Both politicians are rejected by a large number of people in all V4 Member States, and even when referred to directly by name, only 11 percent of respondents said they supported Manfred Weber and 9 percent Frans Timmerman. This ratio is rather low considering that the total result of parties supporting either top candidate in their campaign averages 35.2 percent. Hence neither top candidate has a significant support base in V4 countries as only somewhat more than half of  the supporters of the parties in question back them.

In Hungary not even 1 person out of 10 on average would like to see either Timmermanns (7 percent) or Weber (9 percent) in the presidential seat. Half of Hungarians (48 percent) would like someone else as leader of the Commission. In Poland parties of the People’s Party and Socialist coalition have received  38.47 percent of the votes in vain, as the two party families’ top candidate is supported by 27 percent of the people only.
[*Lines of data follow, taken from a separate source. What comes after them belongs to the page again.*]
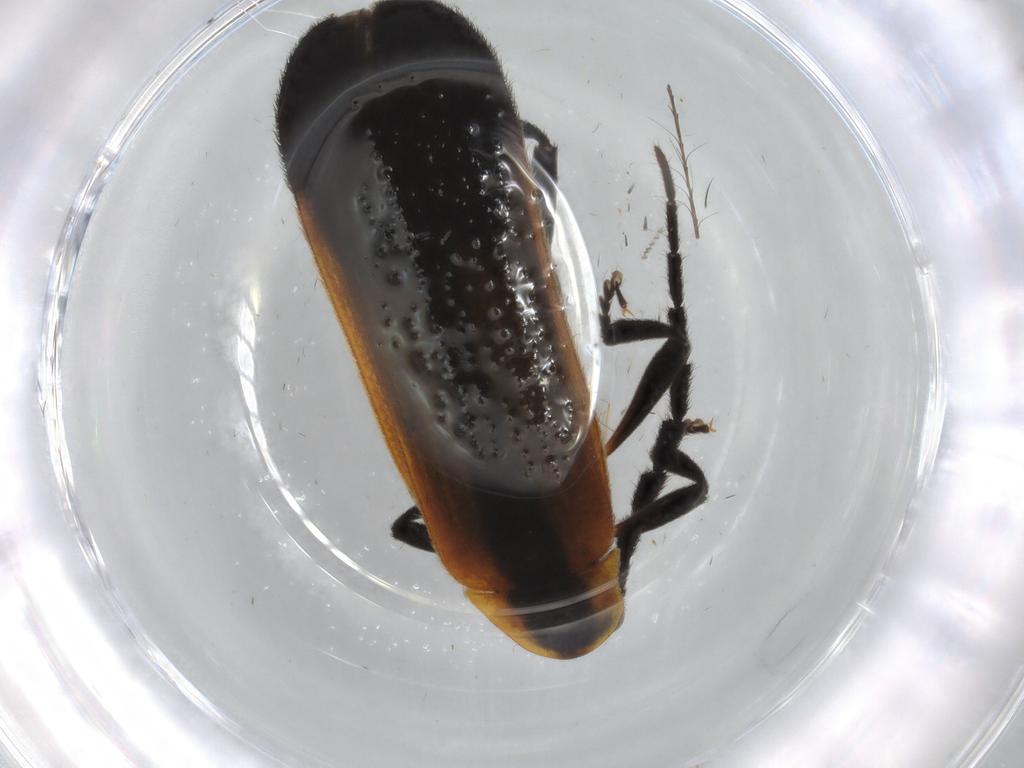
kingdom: Animalia
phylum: Arthropoda
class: Insecta
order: Coleoptera
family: Lycidae
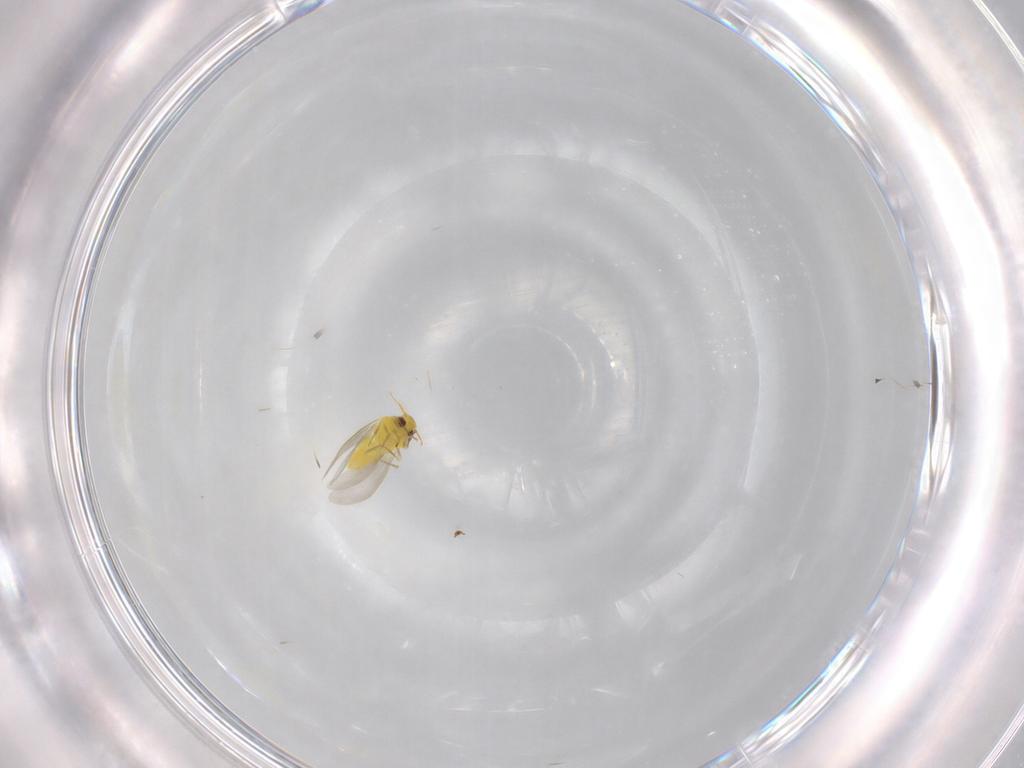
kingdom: Animalia
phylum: Arthropoda
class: Insecta
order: Hemiptera
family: Aleyrodidae
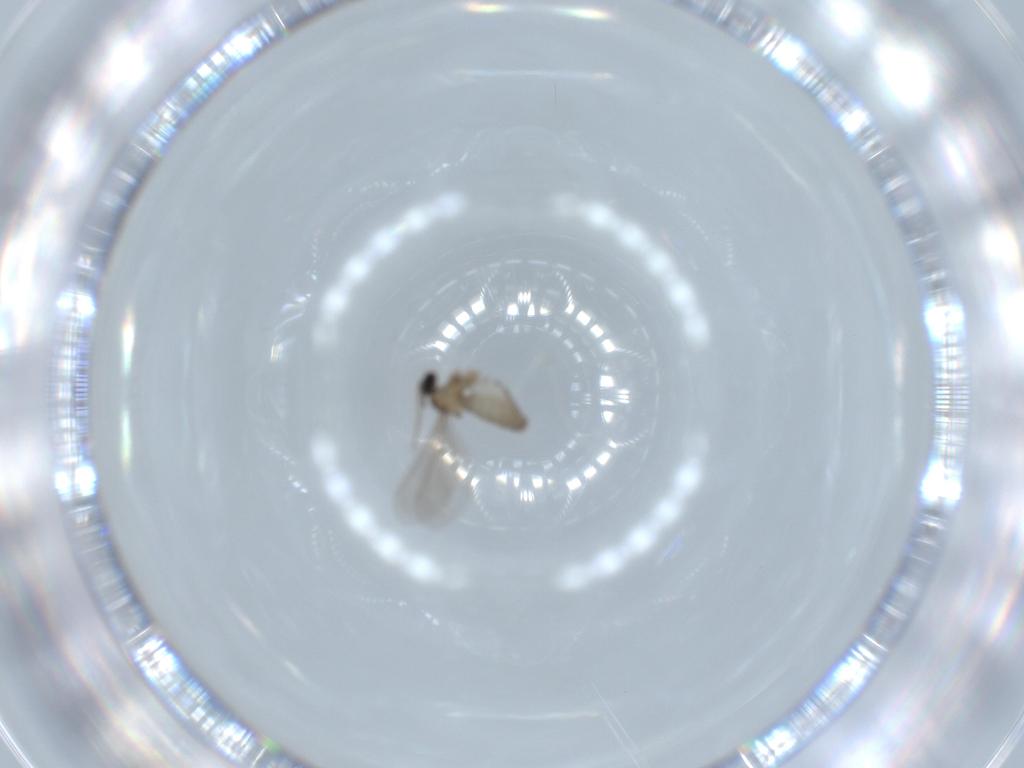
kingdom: Animalia
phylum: Arthropoda
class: Insecta
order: Diptera
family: Cecidomyiidae
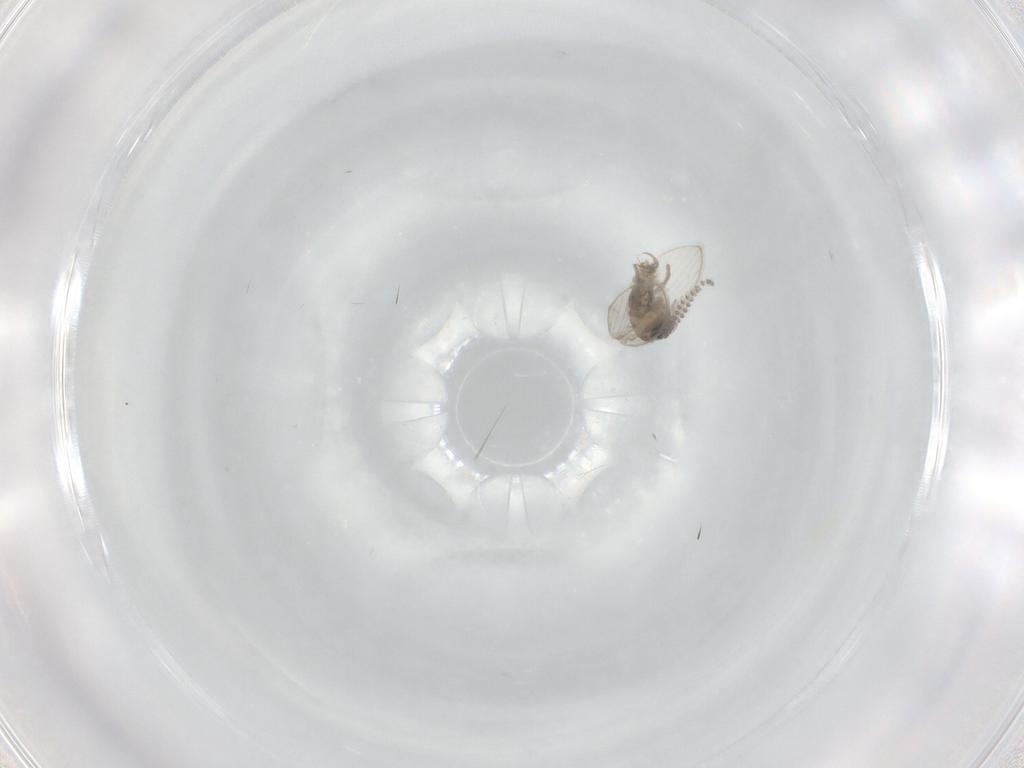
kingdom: Animalia
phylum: Arthropoda
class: Insecta
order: Diptera
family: Psychodidae
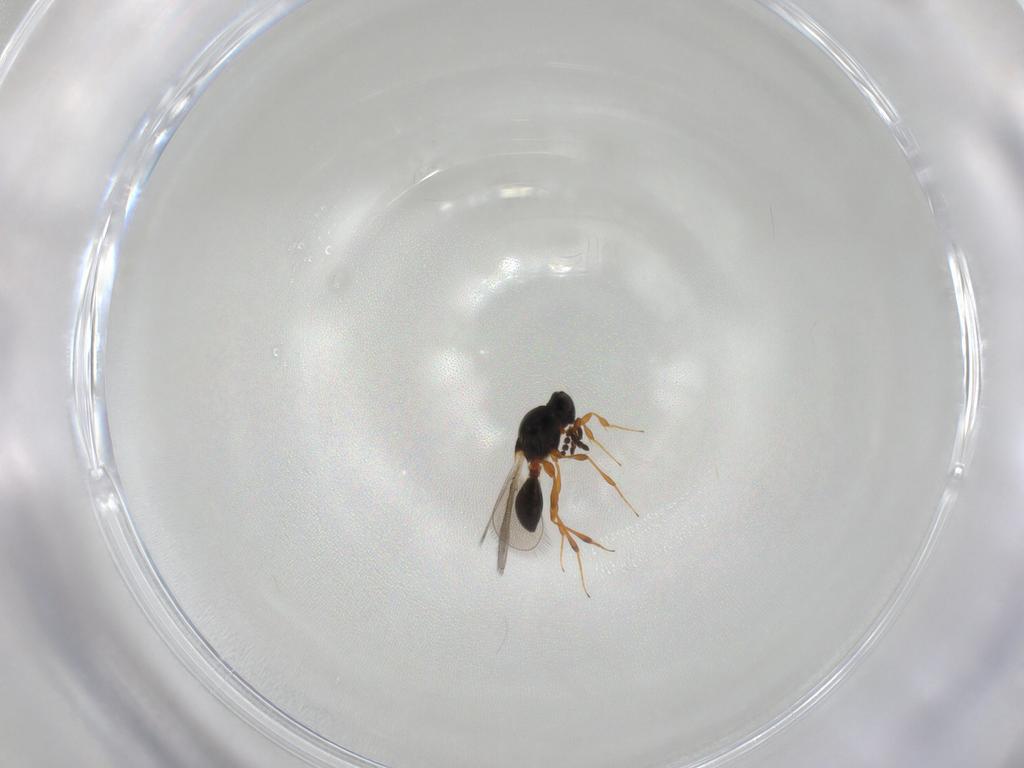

In Slovakia, even less than half of the 15.72 percent voting for a disappointing SMER (7 percent) support the presidential candidate of the Socialist party family. Frans Timmermans, who has been well received by the Polish opposition due to the procedure against PiS, is most popular in Poland (19 percent). In Slovakia, Manfred Weber is the more popular top candidate (16 percent), however, even in these countries at least twice as many people (46 and 37 percent) would rather see somebody else as president of the Commission. The V4 Heads of Government therefore go to Brussels with a strong mandate, and their hands are not tied by the electorate’s expectations in relation to the top candidates.

Methodology

Nézőpont Institute conducted the computer assisted telephone interviewing survey (CATI) between 27 May and 7 June 2019 in V4 countries Czechia, Poland, Hungary and Slovakia involving 500 respondents in each country or 2,000 in total. The sample is representative of the population aged 18 and over by gender, age, region, settlement type and educational level. All data are shown in percentages and may vary from 100 due to rounding.